EXCERPT PROVIDED:
────────────────
Daunte Wright was killed on Sunday while he had an outstanding arrest warrant, the police said.
The nature and relevance of this backstory have been the subjects of furious debate since his death.
Insider reviewed legal documents that shed light on what happened.
Daunte Wright's killing by a police officer not far from Minneapolis sparked renewed debates about racism and policing in the US.
The police said they pulled over Wright, a 20-year-old Black man, at about 2 p.m. on Sunday in Brooklyn Center because of a traffic violation.
Officers said that when they sought to detain him on an outstanding arrest warrant, Wright attempted to flee, and an officer fatally shot him.
The nature and relevance of the charges have been the subjects of intense debate and false rumors since Wright's death. Insider reviewed court documents that named Wright, one of which was a warrant for his arrest:
After Wright's death, the police did not discuss details of the warrant that had prompted the officers to try to detain him.
Nonetheless, the issue has taken on a life of its own. One widely circulated claim held that Wright had likely been unaware of the warrant because of a clerical error related to court appearances.
Elsewhere, right-wing news outlets prominently featured Wright's legal history, an approach critics said amounted to downplaying the injustice of his killing by the police.
Documents for two cases Insider reviewed are publicly available via a records website run by the Minnesota court system.
First case: Wright was accused of carrying a weapon without a permit and fleeing from the police.
Documents in the case are filed under 27-CR-21-4400.
They detail charges that Wright carried a pistol without a permit and ran from the police.
A complaint filed on March 4 said that Wright had had an encounter with the police on June 30 in Minneapolis.
It said officers responded to a call about a man with a gun and found Wright in a car with other people.
The complaint said Wright ran away from the officers, who chased but did not catch him. It said a loaded handgun was found in the car.
Another record showed that Wright was due to attend a court hearing via Zoom on April 2.
A warrant for Wright's arrest was then filed, suggesting he did not attend the hearing.
This was the warrant that the police were acting on over the weekend, officials told The Daily Beast.
Arthur Martinez, a public defender who represented Wright, told The Daily Beast that neither he nor Wright had ever seen that document. "He obviously didn't get it, and no one notified me," Martinez said.
The last document, submitted on Tuesday, said the case was being dismissed because of Wright's death.
Second case: Wright was charged with aggravated robbery.
Documents in the case are filed under 27-CR-19-29850.
────────────────
DATASET:
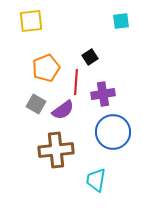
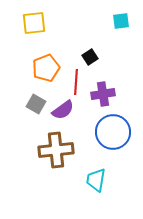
yellow square: moved 3 px right, 2 px down
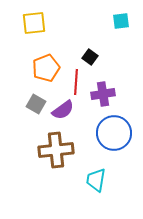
black square: rotated 21 degrees counterclockwise
blue circle: moved 1 px right, 1 px down
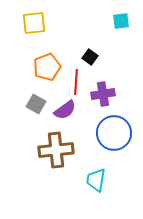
orange pentagon: moved 1 px right, 1 px up
purple semicircle: moved 2 px right
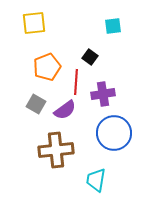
cyan square: moved 8 px left, 5 px down
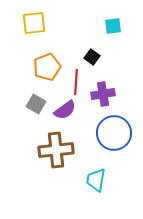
black square: moved 2 px right
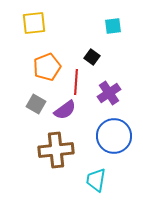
purple cross: moved 6 px right, 1 px up; rotated 25 degrees counterclockwise
blue circle: moved 3 px down
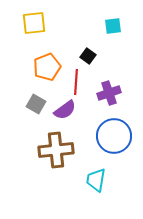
black square: moved 4 px left, 1 px up
purple cross: rotated 15 degrees clockwise
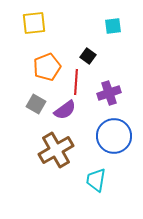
brown cross: rotated 24 degrees counterclockwise
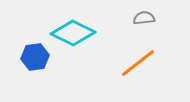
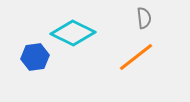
gray semicircle: rotated 90 degrees clockwise
orange line: moved 2 px left, 6 px up
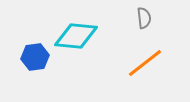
cyan diamond: moved 3 px right, 3 px down; rotated 21 degrees counterclockwise
orange line: moved 9 px right, 6 px down
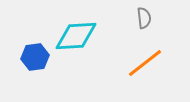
cyan diamond: rotated 9 degrees counterclockwise
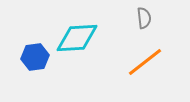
cyan diamond: moved 1 px right, 2 px down
orange line: moved 1 px up
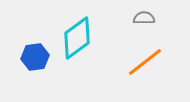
gray semicircle: rotated 85 degrees counterclockwise
cyan diamond: rotated 33 degrees counterclockwise
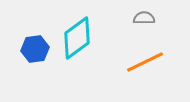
blue hexagon: moved 8 px up
orange line: rotated 12 degrees clockwise
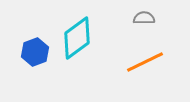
blue hexagon: moved 3 px down; rotated 12 degrees counterclockwise
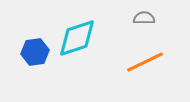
cyan diamond: rotated 18 degrees clockwise
blue hexagon: rotated 12 degrees clockwise
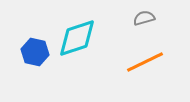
gray semicircle: rotated 15 degrees counterclockwise
blue hexagon: rotated 20 degrees clockwise
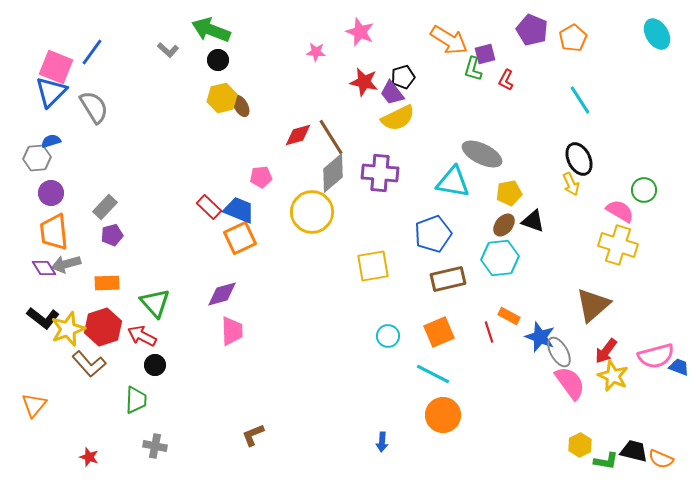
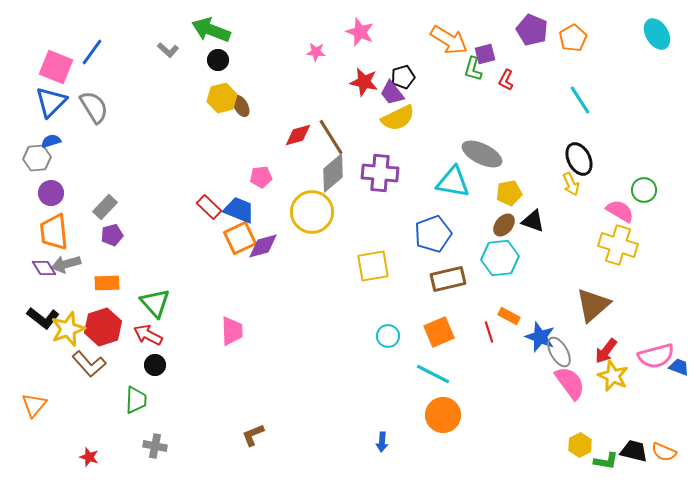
blue triangle at (51, 92): moved 10 px down
purple diamond at (222, 294): moved 41 px right, 48 px up
red arrow at (142, 336): moved 6 px right, 1 px up
orange semicircle at (661, 459): moved 3 px right, 7 px up
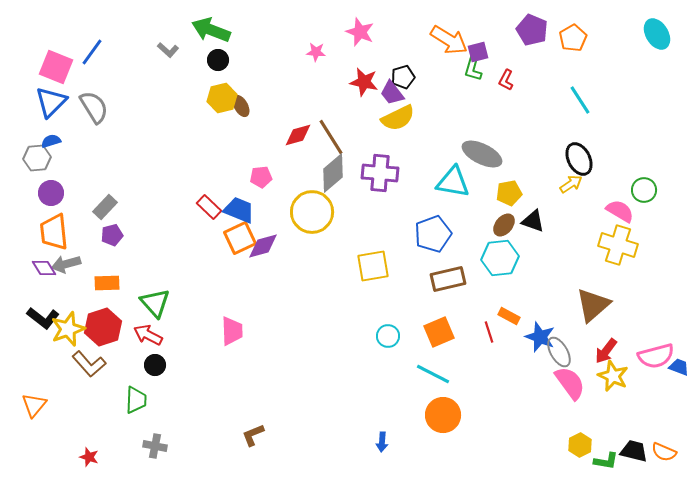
purple square at (485, 54): moved 7 px left, 2 px up
yellow arrow at (571, 184): rotated 100 degrees counterclockwise
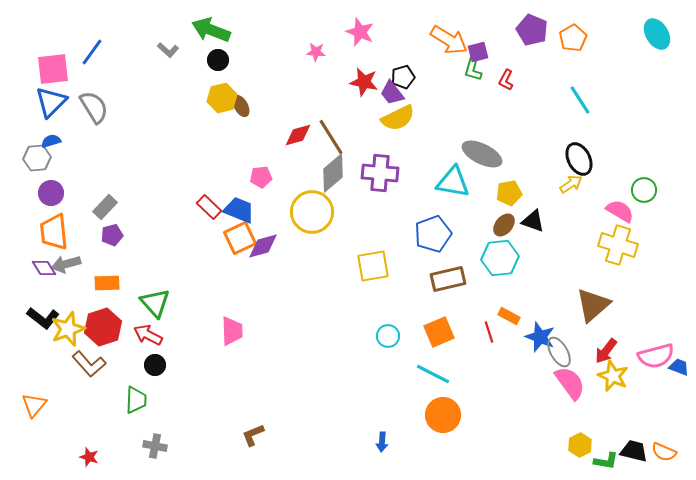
pink square at (56, 67): moved 3 px left, 2 px down; rotated 28 degrees counterclockwise
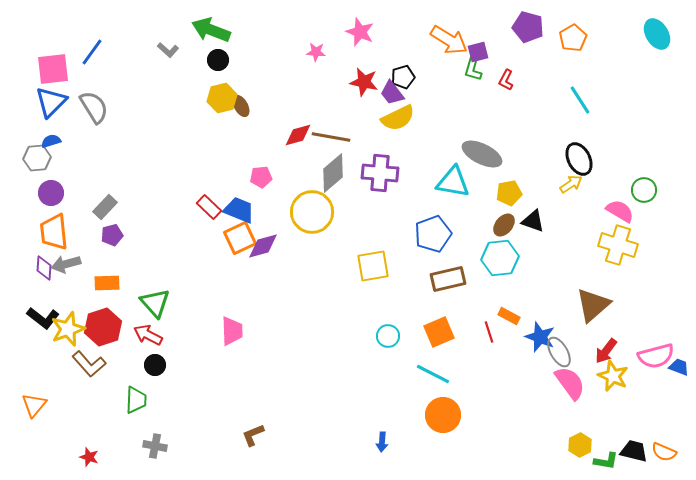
purple pentagon at (532, 30): moved 4 px left, 3 px up; rotated 8 degrees counterclockwise
brown line at (331, 137): rotated 48 degrees counterclockwise
purple diamond at (44, 268): rotated 35 degrees clockwise
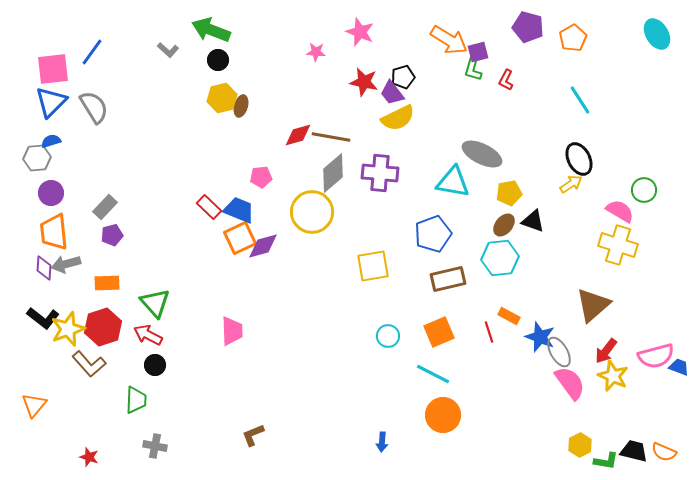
brown ellipse at (241, 106): rotated 45 degrees clockwise
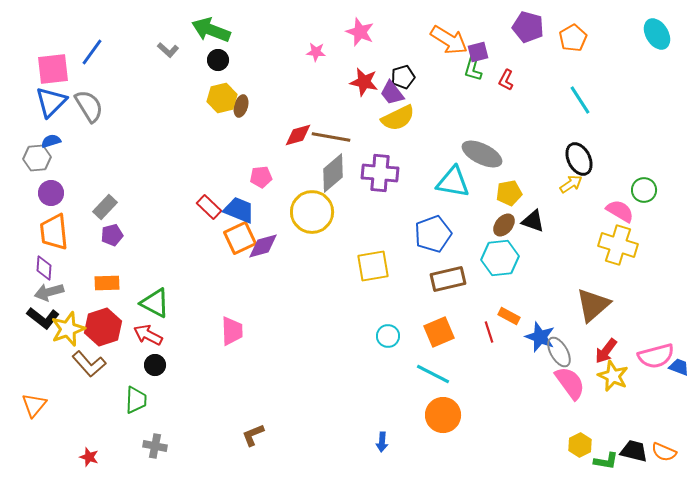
gray semicircle at (94, 107): moved 5 px left, 1 px up
gray arrow at (66, 264): moved 17 px left, 28 px down
green triangle at (155, 303): rotated 20 degrees counterclockwise
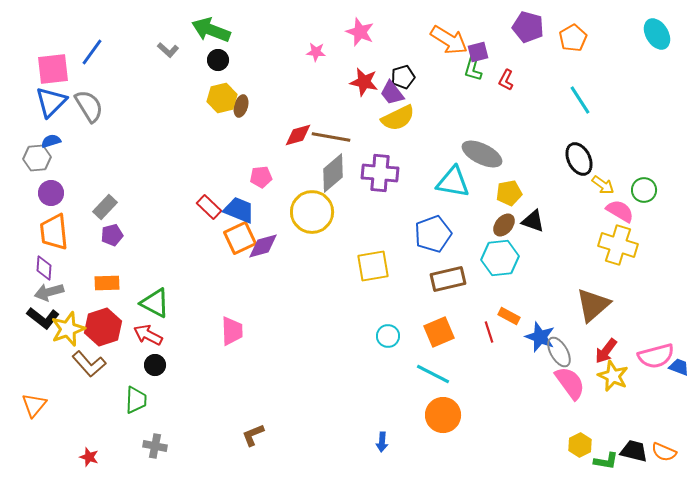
yellow arrow at (571, 184): moved 32 px right, 1 px down; rotated 70 degrees clockwise
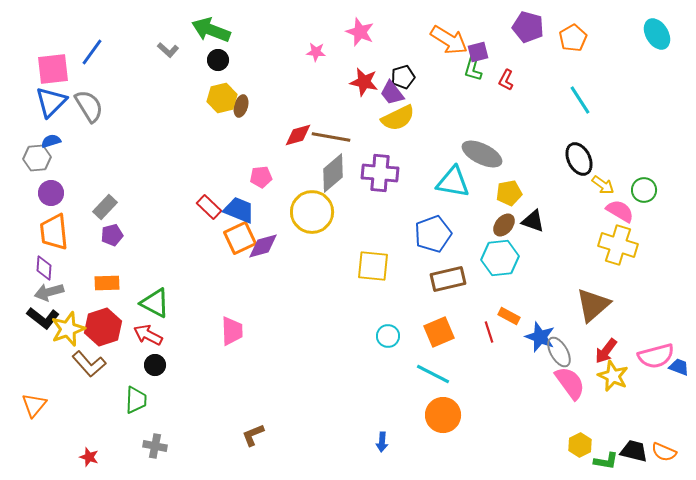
yellow square at (373, 266): rotated 16 degrees clockwise
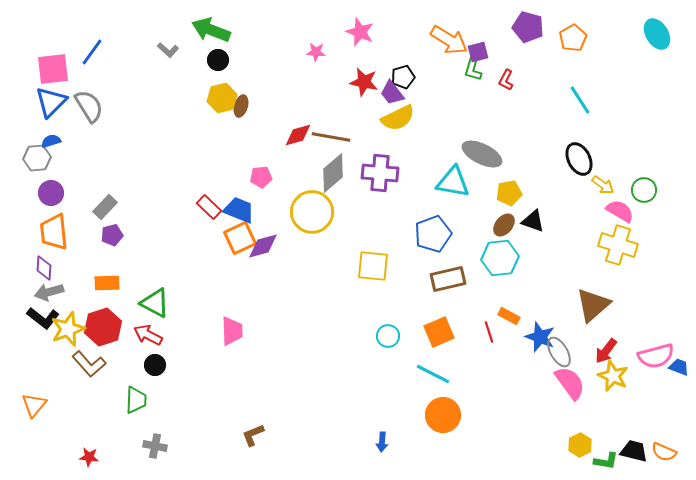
red star at (89, 457): rotated 12 degrees counterclockwise
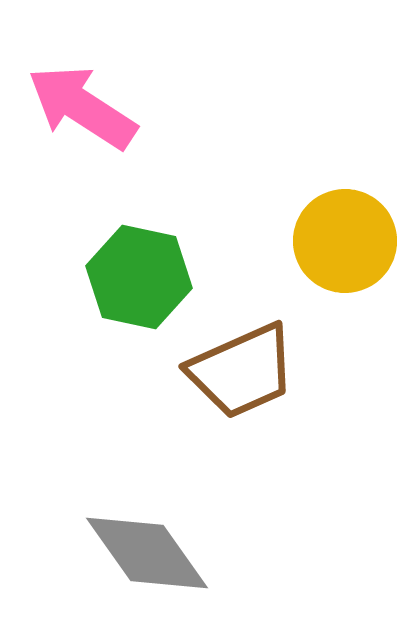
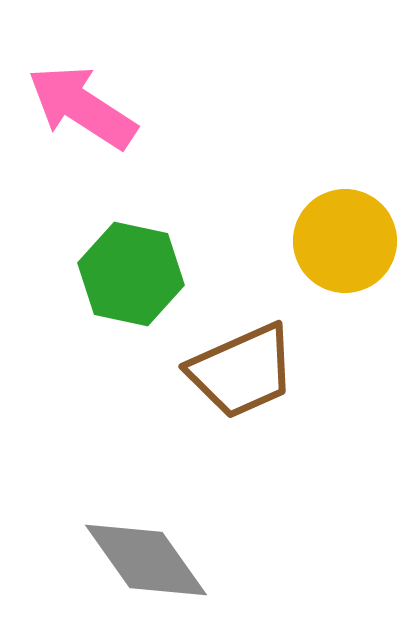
green hexagon: moved 8 px left, 3 px up
gray diamond: moved 1 px left, 7 px down
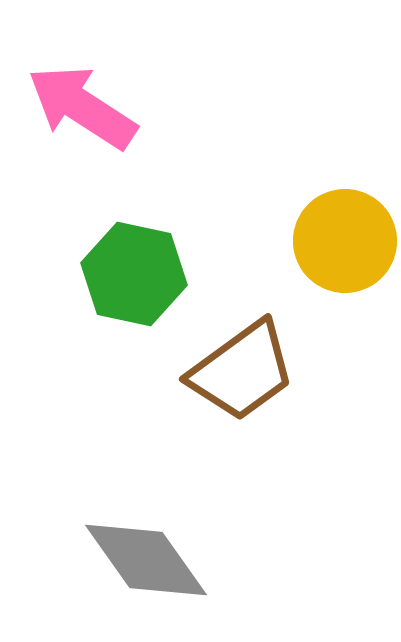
green hexagon: moved 3 px right
brown trapezoid: rotated 12 degrees counterclockwise
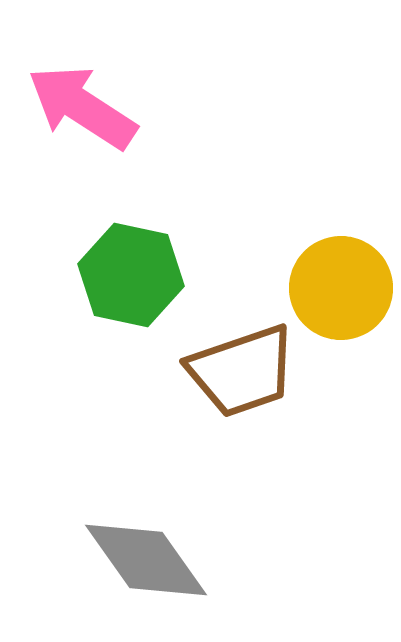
yellow circle: moved 4 px left, 47 px down
green hexagon: moved 3 px left, 1 px down
brown trapezoid: rotated 17 degrees clockwise
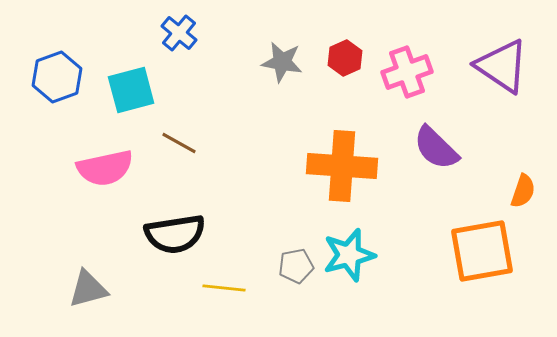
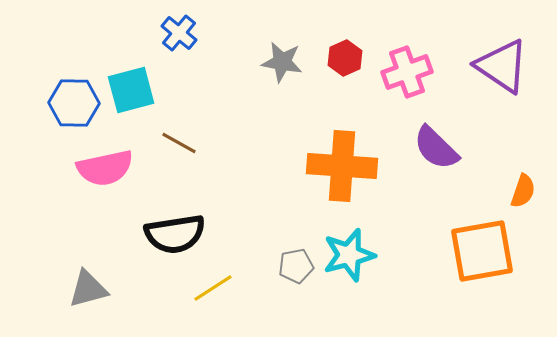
blue hexagon: moved 17 px right, 26 px down; rotated 21 degrees clockwise
yellow line: moved 11 px left; rotated 39 degrees counterclockwise
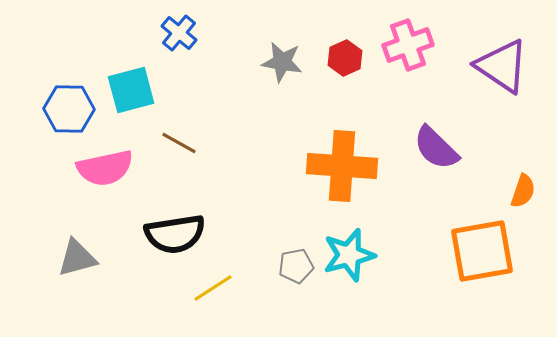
pink cross: moved 1 px right, 27 px up
blue hexagon: moved 5 px left, 6 px down
gray triangle: moved 11 px left, 31 px up
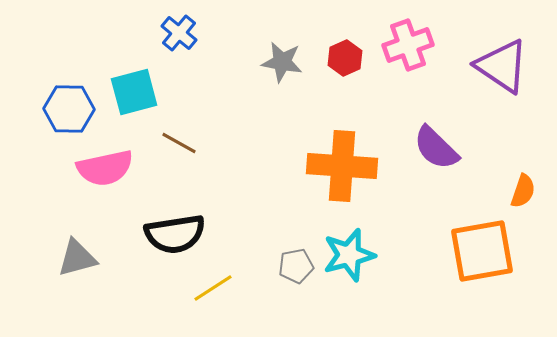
cyan square: moved 3 px right, 2 px down
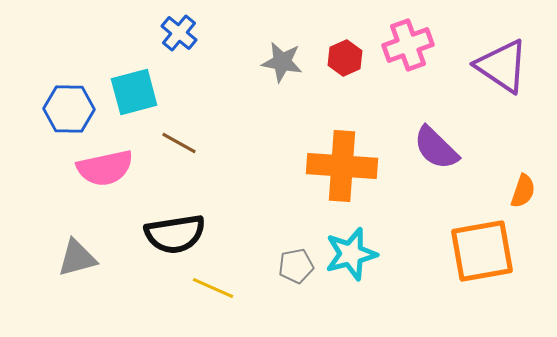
cyan star: moved 2 px right, 1 px up
yellow line: rotated 57 degrees clockwise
────────────────
SHORT TASK A:
Answer each question from the article on Daunte Wright's case.
(i) Where, and at about what time on Sunday, did the police say they pulled Wright over?
(ii) Under what number are the documents in the weapon case filed?
(iii) What was Wright charged with in the second case?
SHORT TASK B:
In two or three sentences, explain, as the article on Daunte Wright's case reports it, why the police first stopped Wright and why they then sought to detain him.

EXERCISE SOLUTION A:
(i) In Brooklyn Center, at about 2 p.m.
(ii) 27-CR-21-4400.
(iii) Aggravated robbery.

EXERCISE SOLUTION B:
The police said they pulled Wright over because of a traffic violation. Officers then sought to detain him because he had an outstanding arrest warrant.